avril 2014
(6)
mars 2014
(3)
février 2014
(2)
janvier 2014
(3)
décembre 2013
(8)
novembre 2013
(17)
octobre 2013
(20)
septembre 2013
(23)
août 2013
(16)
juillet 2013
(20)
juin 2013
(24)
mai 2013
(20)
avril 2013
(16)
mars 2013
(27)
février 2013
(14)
##########
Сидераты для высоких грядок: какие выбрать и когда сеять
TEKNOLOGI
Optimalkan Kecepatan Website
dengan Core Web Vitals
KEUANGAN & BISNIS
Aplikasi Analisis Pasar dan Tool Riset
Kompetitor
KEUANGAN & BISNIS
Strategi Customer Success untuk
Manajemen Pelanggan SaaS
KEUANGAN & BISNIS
##########
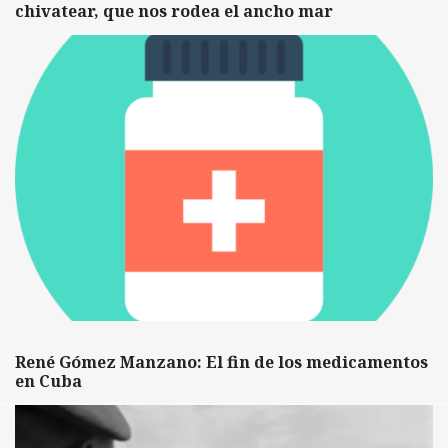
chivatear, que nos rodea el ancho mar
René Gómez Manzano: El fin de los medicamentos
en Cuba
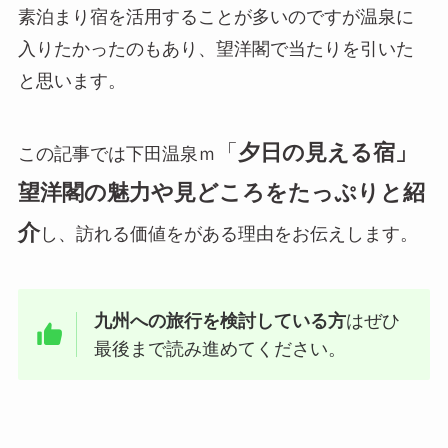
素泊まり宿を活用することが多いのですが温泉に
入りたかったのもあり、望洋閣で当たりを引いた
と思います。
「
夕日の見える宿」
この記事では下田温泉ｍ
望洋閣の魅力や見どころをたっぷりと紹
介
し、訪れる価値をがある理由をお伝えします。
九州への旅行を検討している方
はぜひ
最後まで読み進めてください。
##########
Обновите строки от строки с «素泊まり宿を活用することが多いのですが温泉に» до строки с «最後まで読み進めてください。» включительно: замените «素泊まり宿» на «ゲストハウス», а всё остальное оставьте как есть.

ゲストハウスを活用することが多いのですが温泉に
入りたかったのもあり、望洋閣で当たりを引いた
と思います。
「
夕日の見える宿」
この記事では下田温泉ｍ
望洋閣の魅力や見どころをたっぷりと紹
介
し、訪れる価値をがある理由をお伝えします。
九州への旅行を検討している方
はぜひ
最後まで読み進めてください。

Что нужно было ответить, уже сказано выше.